I commercialisti attaccano il Milleproroghe: “Paradossale”

«Un colpo di spugna ai danni dei contribuenti e l’ennesimo attacco allo Statuto che dovrebbe tutelarne i diritti”. Con queste parole il presidente del Consiglio Nazionale dei
Dottori commercialisti ed Esperti contabili, Claudio Siciliotti, ha attaccato il ddl Milleproroghe, calendarizzato in questi giorni alla Camera per la conversione in legge.
Siciliotti, in particolare, ha espresso un giudizio fortemente negativo sulla norma che annulla le cartelle esattoriali in cui non è indicato il responsabile del procedimento e che,
entrando in vigore con la pubblicazione del ddl in GU, non prevede alcun effetto retroattivo.

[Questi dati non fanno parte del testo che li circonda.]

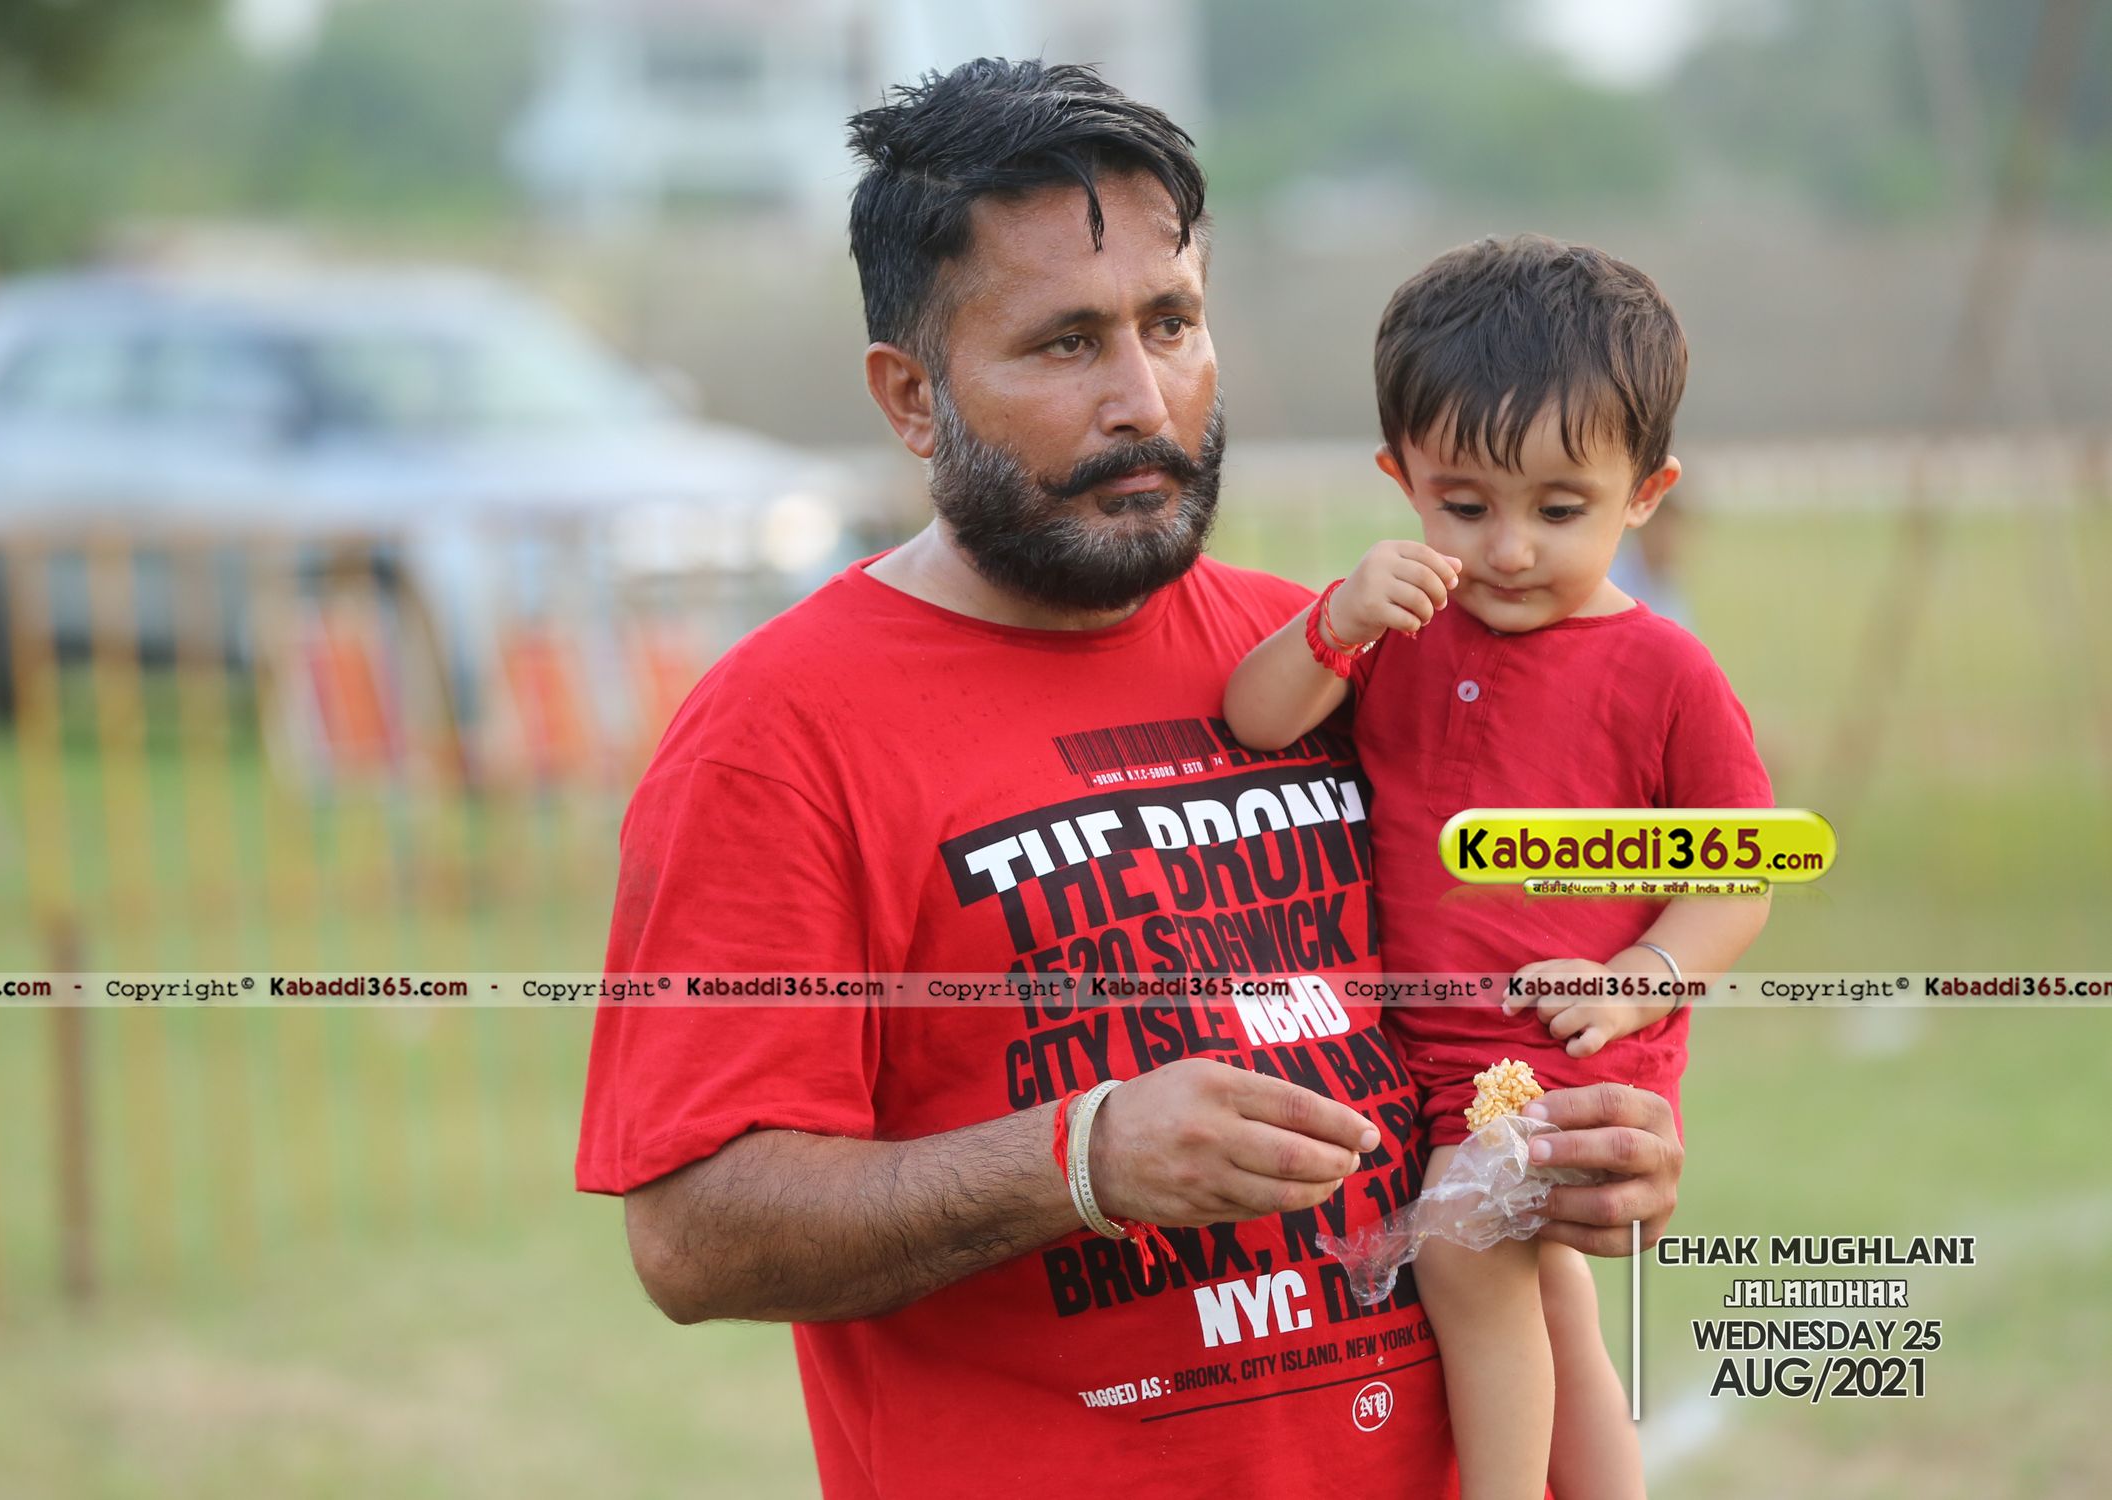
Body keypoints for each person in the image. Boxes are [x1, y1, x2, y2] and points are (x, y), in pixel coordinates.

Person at [578, 62, 1687, 1498]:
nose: (1142, 400)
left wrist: (1604, 1137)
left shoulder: (1341, 656)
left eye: (1170, 323)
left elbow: (1519, 978)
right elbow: (692, 1233)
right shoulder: (779, 733)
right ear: (912, 399)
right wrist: (1080, 1160)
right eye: (1064, 344)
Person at [1223, 234, 1774, 1498]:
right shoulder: (1398, 630)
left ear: (1646, 493)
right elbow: (1256, 720)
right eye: (1465, 506)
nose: (1511, 548)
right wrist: (1332, 621)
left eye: (1560, 510)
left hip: (1568, 1048)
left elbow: (1735, 875)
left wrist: (1638, 979)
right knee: (1556, 1307)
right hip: (1437, 1059)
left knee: (1465, 1251)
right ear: (1400, 477)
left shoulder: (1663, 670)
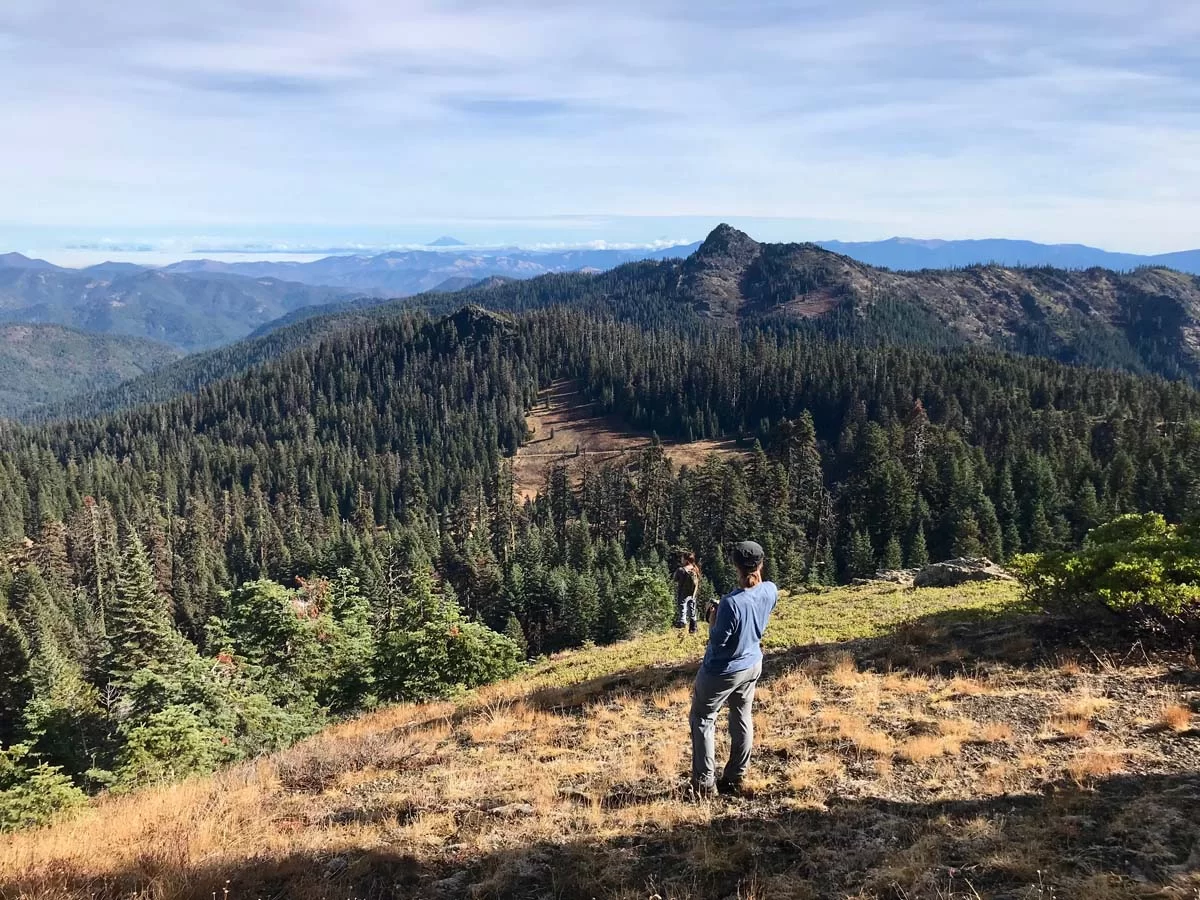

Secondo il presidente, dunque, questo dimostra come “l’Erario cambi le norme a suo piacimento, ignorando platealmente lo Statuto dei diritti del contribuenti” e come questa situazione sia
“paradossale”: “Da un lato si riconosce la nullità delle cartelle prive del nome del responsabile del procedimento, dall’altro quella stessa nullità viene sostanzialmente sanata
per il pregresso”, ha affermato.
Siciliotti ha anche sottolineato come siano questi fatti a generare il “clima di sfiducia verso le Istituzioni del Paese”: “Uno Stato che richiama il cittadino ad essere inflessibile
nell’adempimento dell’obbligazione tributaria deve dimostrare di essere inflessibile anzitutto con se stesso nell’applicazione delle norme – ha osservato – Altrimenti il messaggio che si
trasmette non è quello di uno Stato di diritto in cui le regole devono essere rispettate anche quando non piacciono, bensì di uno Stato in cui c’è il diritto di applicare
solo le regole che fanno comodo”.
Siciliotti si è detto consapevole che, se il Milleproroghe avesse carattere retroattivo, le cartelle esattoriali senza validità sarebbero molte e questo potrebbe creare “seri
problemi di gettito”: “Non è però ammissibile – ha concluso – che il legislatore, ignorando la Corte costituzionale, punti ad aggirare il problema cambiando la norma in corso
d’opera a tutela esclusiva dell’Erario, puntando deliberatamente a svantaggiare i cittadini-contribuenti”.